Alun Lewis (1915-1944) was one of the few great British writers of the Second World War. His early death at the age of twenty-eight robbed Wales of its most promising poet and story writer.
Although he had been writing since an early age, becoming a soldier had a stimulating effect on Lewis's writing: his first book of poems, Raiders' Dawn, was published in 1942, and The Last Inspection, a collection of stories, appeared in the same year, alerting critics and editors to the arrival of a new war writer. Both books are characterised by vivid realism and emotional power.
Later in 1942 Lewis's new regiment, the South Wales Borderers, travelled to India. His experiences there are recreated in the beautiful poems of Ha! Ha! Among the Trumpets and the stories and letters of In the Green Tree. On the reputation of these four books Alun Lewis is widely seen, with Keith Douglas, as the outstanding writer of World War Two.
Collected Stories reprints the war stories in their entirety for the first time. It also collects stories published in student magazines and newspapers such as The Guardian, together with several previously unseen. In bringing together all this material, editor Cary Archard shows Lewis's development from remarkable schoolboy writer to mature and established author whose stories appeared in magazines such as Horizon and Lilliput.

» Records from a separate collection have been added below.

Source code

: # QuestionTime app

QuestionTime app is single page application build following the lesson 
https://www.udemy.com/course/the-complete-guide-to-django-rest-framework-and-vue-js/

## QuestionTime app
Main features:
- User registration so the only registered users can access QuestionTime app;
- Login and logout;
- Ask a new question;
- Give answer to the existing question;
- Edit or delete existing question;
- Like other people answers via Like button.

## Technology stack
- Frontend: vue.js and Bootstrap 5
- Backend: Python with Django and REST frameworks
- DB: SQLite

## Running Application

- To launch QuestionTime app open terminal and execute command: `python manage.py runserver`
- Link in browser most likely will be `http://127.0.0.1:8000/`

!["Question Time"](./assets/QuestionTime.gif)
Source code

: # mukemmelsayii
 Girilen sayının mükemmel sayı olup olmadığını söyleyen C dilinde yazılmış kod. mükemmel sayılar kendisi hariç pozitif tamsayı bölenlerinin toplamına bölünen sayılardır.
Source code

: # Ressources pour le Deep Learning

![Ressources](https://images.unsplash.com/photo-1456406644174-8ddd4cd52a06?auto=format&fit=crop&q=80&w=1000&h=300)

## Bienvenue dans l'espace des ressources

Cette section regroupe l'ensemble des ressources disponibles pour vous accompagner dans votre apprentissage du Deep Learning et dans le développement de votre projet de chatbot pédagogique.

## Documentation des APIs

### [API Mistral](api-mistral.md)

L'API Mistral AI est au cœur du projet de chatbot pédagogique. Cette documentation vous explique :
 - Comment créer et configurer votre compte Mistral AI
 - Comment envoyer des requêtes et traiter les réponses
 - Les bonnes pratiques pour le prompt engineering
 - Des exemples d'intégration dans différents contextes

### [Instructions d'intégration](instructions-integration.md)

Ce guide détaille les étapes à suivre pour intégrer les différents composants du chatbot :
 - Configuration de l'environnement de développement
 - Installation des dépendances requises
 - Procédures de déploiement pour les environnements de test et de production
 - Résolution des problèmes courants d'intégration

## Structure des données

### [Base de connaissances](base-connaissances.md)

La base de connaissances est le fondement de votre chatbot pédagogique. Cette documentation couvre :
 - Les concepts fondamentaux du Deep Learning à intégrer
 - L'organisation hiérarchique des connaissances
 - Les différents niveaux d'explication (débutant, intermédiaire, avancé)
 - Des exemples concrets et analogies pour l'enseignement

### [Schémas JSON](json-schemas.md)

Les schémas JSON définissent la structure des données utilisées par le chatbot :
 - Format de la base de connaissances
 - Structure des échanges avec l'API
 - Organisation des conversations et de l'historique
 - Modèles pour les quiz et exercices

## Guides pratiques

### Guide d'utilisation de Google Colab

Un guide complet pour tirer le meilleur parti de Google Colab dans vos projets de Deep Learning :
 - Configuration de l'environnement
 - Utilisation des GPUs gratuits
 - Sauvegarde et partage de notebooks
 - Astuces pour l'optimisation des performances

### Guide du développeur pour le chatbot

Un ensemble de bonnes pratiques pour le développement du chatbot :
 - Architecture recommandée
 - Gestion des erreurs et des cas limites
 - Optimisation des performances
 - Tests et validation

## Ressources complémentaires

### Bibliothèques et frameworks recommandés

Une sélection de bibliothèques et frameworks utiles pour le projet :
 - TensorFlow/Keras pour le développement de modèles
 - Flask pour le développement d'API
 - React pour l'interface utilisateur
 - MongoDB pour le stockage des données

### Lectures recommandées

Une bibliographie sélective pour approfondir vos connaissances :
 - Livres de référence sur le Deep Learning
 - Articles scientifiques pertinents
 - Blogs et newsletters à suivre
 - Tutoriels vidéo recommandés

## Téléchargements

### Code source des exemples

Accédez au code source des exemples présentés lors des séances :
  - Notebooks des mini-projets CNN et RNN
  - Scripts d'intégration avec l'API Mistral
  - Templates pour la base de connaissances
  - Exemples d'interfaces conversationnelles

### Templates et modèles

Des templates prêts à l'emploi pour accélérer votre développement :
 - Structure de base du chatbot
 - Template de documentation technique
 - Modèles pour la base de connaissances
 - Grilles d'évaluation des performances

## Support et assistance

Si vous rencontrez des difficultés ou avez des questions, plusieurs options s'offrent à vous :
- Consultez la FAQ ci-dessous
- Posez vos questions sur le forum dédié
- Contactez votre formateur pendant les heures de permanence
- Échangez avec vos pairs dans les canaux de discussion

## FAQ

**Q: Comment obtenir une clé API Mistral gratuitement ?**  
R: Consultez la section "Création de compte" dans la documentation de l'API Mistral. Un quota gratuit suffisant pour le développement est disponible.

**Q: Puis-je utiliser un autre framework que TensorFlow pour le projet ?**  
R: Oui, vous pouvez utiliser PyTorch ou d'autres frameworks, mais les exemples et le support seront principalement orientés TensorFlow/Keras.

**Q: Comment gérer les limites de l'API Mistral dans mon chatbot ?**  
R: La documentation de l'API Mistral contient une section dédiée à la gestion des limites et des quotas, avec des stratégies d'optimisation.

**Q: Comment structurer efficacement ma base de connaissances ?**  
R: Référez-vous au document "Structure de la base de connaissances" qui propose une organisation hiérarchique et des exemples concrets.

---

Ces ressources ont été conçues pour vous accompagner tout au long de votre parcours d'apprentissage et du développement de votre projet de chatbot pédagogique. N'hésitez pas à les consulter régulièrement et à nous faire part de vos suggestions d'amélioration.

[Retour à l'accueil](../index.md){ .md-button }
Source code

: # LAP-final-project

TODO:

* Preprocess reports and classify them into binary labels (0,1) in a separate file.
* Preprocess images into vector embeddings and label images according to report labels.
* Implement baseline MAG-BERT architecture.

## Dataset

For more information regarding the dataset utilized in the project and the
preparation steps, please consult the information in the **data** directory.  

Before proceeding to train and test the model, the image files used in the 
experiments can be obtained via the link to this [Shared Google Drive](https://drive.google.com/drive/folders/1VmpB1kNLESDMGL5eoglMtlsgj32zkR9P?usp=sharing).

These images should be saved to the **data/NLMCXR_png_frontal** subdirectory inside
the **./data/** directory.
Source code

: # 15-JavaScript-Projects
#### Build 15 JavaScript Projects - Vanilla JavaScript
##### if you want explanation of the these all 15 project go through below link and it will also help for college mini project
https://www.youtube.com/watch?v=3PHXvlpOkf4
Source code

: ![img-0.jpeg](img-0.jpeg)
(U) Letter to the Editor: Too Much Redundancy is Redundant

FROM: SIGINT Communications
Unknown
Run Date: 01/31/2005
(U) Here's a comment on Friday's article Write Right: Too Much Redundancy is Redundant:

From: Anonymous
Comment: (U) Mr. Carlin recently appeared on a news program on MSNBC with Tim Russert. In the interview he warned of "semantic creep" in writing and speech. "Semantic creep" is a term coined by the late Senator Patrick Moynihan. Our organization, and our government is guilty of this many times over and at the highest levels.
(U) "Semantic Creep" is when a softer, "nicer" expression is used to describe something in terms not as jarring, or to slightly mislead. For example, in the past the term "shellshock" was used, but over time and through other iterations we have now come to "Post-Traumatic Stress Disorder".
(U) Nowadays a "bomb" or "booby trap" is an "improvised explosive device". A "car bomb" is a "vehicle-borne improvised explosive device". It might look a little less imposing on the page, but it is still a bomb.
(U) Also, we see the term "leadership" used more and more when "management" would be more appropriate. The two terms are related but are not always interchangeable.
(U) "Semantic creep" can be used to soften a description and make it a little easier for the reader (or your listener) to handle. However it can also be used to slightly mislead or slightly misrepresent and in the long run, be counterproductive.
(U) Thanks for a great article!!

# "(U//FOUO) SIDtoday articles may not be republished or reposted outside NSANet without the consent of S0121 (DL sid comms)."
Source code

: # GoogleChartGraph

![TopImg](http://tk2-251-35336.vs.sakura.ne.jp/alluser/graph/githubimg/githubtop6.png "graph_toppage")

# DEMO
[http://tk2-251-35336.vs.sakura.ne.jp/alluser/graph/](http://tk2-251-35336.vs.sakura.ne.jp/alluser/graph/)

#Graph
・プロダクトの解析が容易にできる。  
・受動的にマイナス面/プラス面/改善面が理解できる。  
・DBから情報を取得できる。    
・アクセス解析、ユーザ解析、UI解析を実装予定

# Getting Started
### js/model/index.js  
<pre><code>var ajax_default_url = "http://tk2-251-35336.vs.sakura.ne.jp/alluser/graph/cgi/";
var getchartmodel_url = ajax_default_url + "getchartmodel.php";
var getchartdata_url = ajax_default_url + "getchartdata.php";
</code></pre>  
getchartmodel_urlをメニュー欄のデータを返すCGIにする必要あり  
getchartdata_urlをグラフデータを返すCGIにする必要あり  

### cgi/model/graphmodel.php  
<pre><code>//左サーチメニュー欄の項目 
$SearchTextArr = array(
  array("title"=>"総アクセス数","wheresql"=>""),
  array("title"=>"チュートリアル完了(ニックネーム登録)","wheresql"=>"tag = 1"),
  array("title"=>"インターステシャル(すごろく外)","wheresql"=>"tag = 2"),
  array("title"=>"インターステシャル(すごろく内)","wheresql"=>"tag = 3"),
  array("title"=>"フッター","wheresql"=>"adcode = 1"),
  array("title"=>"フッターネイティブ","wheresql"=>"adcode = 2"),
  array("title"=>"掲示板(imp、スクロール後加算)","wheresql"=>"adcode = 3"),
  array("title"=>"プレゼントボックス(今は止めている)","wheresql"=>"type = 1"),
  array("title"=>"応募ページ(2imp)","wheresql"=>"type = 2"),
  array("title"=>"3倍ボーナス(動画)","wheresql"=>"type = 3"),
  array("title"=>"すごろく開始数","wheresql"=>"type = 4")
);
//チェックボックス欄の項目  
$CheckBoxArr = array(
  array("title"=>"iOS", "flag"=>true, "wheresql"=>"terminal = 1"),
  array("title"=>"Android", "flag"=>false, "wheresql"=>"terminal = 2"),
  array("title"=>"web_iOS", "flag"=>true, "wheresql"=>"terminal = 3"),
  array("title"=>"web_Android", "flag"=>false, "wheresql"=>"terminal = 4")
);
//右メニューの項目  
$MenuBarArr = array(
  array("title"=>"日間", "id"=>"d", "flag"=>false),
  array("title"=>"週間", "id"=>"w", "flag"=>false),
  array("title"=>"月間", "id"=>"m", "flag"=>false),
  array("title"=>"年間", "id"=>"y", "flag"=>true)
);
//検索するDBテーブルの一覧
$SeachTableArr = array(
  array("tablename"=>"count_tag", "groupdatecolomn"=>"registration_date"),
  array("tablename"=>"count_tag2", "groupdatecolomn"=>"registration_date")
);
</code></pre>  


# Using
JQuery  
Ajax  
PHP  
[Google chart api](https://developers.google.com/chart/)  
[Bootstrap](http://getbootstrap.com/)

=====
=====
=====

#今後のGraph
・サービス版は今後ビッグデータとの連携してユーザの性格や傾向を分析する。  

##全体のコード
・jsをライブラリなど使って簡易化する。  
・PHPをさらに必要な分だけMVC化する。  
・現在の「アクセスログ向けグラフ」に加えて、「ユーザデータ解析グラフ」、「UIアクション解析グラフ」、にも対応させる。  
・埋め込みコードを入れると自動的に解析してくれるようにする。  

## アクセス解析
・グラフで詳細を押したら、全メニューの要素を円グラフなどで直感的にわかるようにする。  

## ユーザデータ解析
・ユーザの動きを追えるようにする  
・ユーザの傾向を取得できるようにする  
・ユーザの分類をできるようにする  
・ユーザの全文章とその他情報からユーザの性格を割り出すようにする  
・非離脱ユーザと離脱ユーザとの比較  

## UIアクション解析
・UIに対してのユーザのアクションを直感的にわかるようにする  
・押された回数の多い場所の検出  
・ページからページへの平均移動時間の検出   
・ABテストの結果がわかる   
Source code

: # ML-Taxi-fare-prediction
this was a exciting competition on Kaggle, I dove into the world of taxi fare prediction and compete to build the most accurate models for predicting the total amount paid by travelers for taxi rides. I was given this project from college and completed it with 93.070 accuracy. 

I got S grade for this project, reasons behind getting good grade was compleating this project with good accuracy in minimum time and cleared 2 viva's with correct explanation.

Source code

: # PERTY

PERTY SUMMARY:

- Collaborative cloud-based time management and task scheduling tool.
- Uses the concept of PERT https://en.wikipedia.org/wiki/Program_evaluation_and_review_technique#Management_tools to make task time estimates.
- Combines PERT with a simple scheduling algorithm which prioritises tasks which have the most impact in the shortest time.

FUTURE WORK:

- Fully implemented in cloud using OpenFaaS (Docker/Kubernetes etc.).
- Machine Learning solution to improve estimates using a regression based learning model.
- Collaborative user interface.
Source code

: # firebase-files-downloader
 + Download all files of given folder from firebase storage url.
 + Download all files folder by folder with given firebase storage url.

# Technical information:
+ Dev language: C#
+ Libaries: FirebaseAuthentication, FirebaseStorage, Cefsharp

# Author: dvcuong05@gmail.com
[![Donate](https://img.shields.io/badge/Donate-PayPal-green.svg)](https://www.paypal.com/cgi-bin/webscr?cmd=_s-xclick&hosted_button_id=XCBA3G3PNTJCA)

"... one of the mightiest poets and fiction writers of the twentieth century... a superb Collected Stories"
Richard Simpson, Tar River Poetry
"So lyrical, so larky, that, almost unconsciously, one starts to read them aloud to an empty room"
Sunday Times
"Each story is a gem, full of wise understanding of human experience, and deeply moving"
PN Review
"Stories of such artistry that one is inclined to reread them immediately to savour the moments they capture"
Publishers' Weekly
Alun Lewis (1915-1944), the remarkable poet and short story writer, died, aged twenty-eight, in Burma in the Second World War. Some critics see him as the last of the great Romantic poets, a twentieth century Keats. Others describe his poetry as the path from pre-war Yeats and Auden to post-war poets like Hughes and Gunn. In Wales there are those who think his greater versatility and finer intelligence place him above his contemporaries Dylan Thomas and R.S. Thomas.